Unfortunately the EPROMs are soldered to the board. Otherwise I would have removed them and tested them to see if they contained any data.
sleestack808
Id love to send the board to someone. This is beyond me.
I refuse to throw it in the trash over a couple eproms.
Graham Hinton
sleestack808 wrote:
I need a tech to fix this. There must be one out there that can specialize in this.


I can copy, erase and program these devices.
The standard format for the data content is an Intel Hex File which is ASCII and so may be emailed. All good programmers could dump and load this format between a computer, usually over RS232.

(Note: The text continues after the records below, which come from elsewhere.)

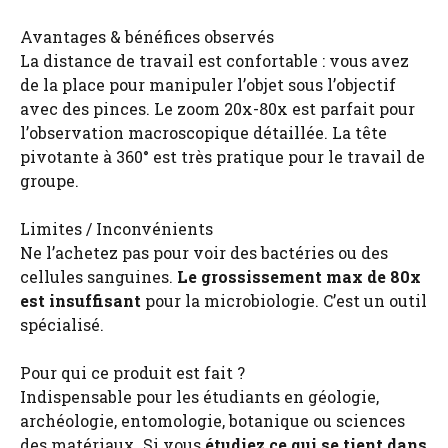
Avantages & bénéfices observés
La distance de travail est confortable : vous avez
de la place pour manipuler l’objet sous l’objectif
avec des pinces. Le zoom 20x-80x est parfait pour
l’observation macroscopique détaillée. La tête
pivotante à 360° est très pratique pour le travail de
groupe.
Limites / Inconvénients
Ne l’achetez pas pour voir des bactéries ou des
cellules sanguines.
Le grossissement max de 80x
est insuffisant
pour la microbiologie. C’est un outil
spécialisé.
Pour qui ce produit est fait ?
Indispensable pour les étudiants en géologie,
archéologie, entomologie, botanique ou sciences
des matériaux. Si vous
étudiez ce qui se tient dans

It would be a good idea to create a repository of EPROM contents in this format that people could download. If you know the data you can always put it in a larger EPROM and make a site adapter to the 2Kx8 footprint.

jorg wrote:
I think there are printed traces between the layers of ceramic, to connect the pins to the chip.


No. There is a metal lead frame that goes to the centre and then gold wires are ultrasonically bonded between the ends of the leads and the silicon. If you peel off the label you can see this through the window.

I doubt if chipping the ceramic is responsible for this fault, but if you dropped it to cause that who knows what else you have damaged? You may have fractured some of the bonds, but you could see that with a microsope through the window.
sleestack808
Yeah, Maybe bonds in the other eproms. Who knows.
Can I send it to you? It would rule out a huge issue. Everything else seems regular tech worthy.
jorg
I agree with Graham; it's been a long time since I used devices like that and I'd forgotten how to spot the differences. The package in the photo has leads that bend as they exit the package, implying there's a lead-frame that continues in to the chip well. Other ceramic variants welded flat leads to the edges of the package and had printed leads inside ("side-brazed" was the term of art).

Also, yes it's possible the EPROMs functionally survived, hard to say for sure, but that much of an impact could have cracked a trace on the board, or a resistor, or a capacitor...

Because it boots a little bit, my guess is there's one fault somewhere, rather than many. Just a guess.